Usage: equal_opportunity_score(‘gender’)(clf, X, y)
Source: - M. Hardt, E. Price and N. Srebro (2016), Equality of Opportunity in Supervised Learning
- Parameters
sensitive_column – Name of the column containing the binary sensitive attribute (when X is a dataframe) or the index of the column (when X is a numpy array).
positive_target – The name of the class which is associated with a positive outcome
- Returns
a function (clf, X, y_true) -> float that calculates the equal opportunity score for z = column
- sklego.metrics.p_percent_score(sensitive_column, positive_target=1)[source]
The p_percent score calculates the ratio between the probability of a positive outcome given the sensitive attribute (column) being true and the same probability given the sensitive attribute being false.
\[\min \left(\frac{P(\hat{y}=1 | z=1)}{P(\hat{y}=1 | z=0)}, \frac{P(\hat{y}=1 | z=0)}{P(\hat{y}=1 | z=1)}\right)\]This is especially useful to use in situations where “fairness” is a theme.
Usage: p_percent_score(‘gender’)(clf, X, y)
source: - M. Zafar et al. (2017), Fairness Constraints: Mechanisms for Fair Classification
- Parameters
sensitive_column – Name of the column containing the binary sensitive attribute (when X is a dataframe) or the index of the column (when X is a numpy array).
positive_target – The name of the class which is associated with a positive outcome
- Returns
a function (clf, X, y_true) -> float that calculates the p percent score for z = column
- sklego.metrics.subset_score(subset_picker: Callable, score: Callable, **kwargs)[source]
Returns a method that applies the passed score only to a specific subset. The subset picker is a method that is passed the corresponding X and y_true and returns a one-dimensional boolean vector where every element corresponds to a row in the data.
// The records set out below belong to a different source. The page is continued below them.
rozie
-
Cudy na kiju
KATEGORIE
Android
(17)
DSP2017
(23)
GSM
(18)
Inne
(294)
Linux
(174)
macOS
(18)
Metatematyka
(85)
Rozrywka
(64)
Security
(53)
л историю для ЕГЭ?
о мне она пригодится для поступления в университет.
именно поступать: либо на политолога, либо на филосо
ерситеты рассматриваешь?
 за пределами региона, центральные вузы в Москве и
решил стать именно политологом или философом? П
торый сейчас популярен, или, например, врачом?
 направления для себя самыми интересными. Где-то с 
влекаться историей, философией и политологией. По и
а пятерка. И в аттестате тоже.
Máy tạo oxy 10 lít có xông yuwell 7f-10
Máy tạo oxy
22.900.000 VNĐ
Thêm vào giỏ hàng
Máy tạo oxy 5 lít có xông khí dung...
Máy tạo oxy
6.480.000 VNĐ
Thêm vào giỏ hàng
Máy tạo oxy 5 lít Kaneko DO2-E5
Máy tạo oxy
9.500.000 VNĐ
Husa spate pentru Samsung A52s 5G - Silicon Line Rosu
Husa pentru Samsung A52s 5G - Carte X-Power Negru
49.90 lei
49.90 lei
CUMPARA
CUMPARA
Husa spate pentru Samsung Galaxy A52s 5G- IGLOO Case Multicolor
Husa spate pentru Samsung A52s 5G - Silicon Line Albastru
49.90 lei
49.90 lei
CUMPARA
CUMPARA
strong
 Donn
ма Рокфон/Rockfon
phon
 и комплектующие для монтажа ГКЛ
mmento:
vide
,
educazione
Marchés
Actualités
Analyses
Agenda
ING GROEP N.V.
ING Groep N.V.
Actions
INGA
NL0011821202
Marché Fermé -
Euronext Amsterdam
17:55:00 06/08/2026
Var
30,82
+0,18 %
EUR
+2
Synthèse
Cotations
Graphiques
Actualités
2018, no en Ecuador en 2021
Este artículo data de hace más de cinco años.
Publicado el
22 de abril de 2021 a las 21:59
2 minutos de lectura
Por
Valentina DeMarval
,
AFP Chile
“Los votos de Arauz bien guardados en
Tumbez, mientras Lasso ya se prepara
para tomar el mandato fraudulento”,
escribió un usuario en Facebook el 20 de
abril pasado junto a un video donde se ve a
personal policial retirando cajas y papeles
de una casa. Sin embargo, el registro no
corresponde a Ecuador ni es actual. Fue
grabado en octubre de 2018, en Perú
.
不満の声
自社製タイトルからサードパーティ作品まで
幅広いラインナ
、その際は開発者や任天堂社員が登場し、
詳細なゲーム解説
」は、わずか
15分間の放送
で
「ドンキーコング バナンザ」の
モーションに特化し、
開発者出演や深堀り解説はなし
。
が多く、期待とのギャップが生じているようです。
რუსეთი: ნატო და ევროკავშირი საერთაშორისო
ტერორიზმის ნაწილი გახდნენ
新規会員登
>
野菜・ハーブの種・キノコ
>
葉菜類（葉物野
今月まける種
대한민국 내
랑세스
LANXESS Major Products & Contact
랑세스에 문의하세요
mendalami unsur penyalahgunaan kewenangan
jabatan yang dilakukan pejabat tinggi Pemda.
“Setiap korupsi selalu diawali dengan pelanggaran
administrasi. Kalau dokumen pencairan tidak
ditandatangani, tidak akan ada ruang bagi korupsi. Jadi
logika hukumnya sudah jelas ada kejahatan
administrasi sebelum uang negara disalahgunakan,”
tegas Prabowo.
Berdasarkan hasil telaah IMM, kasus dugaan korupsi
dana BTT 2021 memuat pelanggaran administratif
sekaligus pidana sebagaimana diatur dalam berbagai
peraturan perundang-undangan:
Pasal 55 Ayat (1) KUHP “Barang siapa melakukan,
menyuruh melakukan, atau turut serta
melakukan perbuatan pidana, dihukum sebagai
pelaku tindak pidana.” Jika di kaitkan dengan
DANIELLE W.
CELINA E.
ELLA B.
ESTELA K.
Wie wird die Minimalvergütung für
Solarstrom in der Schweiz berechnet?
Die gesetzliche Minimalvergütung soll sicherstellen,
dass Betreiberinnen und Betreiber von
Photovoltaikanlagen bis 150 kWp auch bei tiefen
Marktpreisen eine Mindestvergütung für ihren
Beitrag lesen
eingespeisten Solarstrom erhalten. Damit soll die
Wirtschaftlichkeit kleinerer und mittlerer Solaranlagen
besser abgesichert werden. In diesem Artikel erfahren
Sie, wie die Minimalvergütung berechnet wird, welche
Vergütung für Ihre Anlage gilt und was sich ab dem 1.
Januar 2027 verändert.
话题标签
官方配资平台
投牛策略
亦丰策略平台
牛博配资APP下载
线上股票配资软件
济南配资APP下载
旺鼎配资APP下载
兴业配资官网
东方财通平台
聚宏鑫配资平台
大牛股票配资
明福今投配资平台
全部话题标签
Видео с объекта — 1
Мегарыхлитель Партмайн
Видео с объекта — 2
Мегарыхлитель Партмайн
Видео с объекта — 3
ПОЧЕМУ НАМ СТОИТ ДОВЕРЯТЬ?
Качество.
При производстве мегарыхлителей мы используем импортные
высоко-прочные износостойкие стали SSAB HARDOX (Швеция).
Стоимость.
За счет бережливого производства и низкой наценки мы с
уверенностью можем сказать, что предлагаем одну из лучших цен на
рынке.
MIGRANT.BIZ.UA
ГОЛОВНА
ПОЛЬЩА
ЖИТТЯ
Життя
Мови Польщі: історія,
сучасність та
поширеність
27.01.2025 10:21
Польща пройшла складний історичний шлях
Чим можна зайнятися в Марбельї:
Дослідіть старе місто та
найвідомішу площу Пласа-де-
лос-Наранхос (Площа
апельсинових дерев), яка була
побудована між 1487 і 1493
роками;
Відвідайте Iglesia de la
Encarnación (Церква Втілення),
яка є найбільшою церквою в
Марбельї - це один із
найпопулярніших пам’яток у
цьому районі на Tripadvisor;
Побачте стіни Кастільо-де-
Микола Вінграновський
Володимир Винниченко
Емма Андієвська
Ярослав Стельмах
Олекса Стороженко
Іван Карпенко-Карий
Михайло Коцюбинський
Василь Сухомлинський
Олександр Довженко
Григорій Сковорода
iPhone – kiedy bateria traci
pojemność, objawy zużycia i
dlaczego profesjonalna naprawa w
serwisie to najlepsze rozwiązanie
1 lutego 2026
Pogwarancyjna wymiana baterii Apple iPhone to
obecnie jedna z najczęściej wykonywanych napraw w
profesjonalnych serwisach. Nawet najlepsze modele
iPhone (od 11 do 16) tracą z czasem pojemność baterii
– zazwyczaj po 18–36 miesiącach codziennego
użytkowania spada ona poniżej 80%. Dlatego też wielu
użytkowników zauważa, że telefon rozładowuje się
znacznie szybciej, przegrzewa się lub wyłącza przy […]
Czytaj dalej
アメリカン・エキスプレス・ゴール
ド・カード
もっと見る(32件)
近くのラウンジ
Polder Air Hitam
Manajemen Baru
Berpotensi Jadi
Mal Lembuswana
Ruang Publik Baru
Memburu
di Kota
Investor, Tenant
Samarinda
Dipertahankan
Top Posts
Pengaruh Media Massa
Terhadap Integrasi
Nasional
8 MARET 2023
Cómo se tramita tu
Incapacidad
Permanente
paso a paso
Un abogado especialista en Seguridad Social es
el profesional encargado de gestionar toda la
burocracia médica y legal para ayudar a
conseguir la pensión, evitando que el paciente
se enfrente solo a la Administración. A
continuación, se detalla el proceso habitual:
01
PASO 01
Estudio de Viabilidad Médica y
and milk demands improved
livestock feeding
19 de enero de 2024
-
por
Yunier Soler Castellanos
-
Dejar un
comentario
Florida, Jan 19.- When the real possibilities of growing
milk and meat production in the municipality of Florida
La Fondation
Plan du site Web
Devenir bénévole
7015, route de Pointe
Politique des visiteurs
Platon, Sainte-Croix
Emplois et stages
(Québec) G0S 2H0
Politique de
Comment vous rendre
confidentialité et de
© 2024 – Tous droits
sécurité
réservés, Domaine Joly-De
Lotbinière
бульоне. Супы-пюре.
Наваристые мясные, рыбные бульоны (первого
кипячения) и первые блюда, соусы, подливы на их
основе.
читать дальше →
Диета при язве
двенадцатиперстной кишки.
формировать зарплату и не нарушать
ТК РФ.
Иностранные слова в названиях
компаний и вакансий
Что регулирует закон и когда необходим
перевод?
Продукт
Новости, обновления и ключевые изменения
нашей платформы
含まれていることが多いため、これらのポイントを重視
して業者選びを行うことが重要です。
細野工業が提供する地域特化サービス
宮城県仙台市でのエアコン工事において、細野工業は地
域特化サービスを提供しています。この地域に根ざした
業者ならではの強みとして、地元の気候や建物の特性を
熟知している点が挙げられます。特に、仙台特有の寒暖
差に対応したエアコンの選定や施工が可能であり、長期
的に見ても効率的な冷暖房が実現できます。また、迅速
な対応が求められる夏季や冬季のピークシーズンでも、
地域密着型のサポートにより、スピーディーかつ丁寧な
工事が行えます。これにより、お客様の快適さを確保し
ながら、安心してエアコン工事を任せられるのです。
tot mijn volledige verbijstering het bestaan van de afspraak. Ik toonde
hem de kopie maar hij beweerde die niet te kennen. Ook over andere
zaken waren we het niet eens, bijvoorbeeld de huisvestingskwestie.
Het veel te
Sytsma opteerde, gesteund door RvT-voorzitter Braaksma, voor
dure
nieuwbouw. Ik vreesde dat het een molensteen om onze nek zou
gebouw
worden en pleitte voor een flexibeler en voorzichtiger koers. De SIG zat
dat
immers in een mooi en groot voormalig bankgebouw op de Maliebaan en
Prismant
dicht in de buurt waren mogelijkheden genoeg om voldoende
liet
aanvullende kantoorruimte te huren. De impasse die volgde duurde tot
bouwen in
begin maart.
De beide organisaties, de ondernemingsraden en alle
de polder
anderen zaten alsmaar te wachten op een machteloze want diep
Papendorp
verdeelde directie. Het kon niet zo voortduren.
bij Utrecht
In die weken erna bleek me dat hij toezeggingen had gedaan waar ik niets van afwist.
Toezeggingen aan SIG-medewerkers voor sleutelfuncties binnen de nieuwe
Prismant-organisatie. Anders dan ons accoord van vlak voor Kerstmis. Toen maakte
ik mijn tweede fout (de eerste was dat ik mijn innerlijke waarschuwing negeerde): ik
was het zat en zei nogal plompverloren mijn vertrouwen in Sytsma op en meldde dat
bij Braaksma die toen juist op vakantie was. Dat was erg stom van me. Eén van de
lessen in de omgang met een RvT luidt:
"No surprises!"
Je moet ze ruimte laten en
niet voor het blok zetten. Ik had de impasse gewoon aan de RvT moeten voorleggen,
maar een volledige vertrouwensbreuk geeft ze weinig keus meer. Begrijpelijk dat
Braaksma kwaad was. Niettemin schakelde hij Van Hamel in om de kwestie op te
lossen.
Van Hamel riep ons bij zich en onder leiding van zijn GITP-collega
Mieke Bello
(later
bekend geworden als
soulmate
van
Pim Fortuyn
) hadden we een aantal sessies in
Only the elements with a True value are taken into account for the passed score, representing a filter.
This allows users to have an easy approach to measuring metrics over different slices of the population which can give insights into the model performance, either specifically for fairness or in general.
Usage: subset_score(lambda X, y_true: X[‘column’] == ‘A’, accuracy_score)(clf, X, y)
- Parameters
subset_picker – Method that returns a boolean mask that is used for slicing the samples
score – The score that needs to be applied to the subset
kwargs – Additional keyword arguments to pass to score
- Returns
a function that calculates the passed score for the subset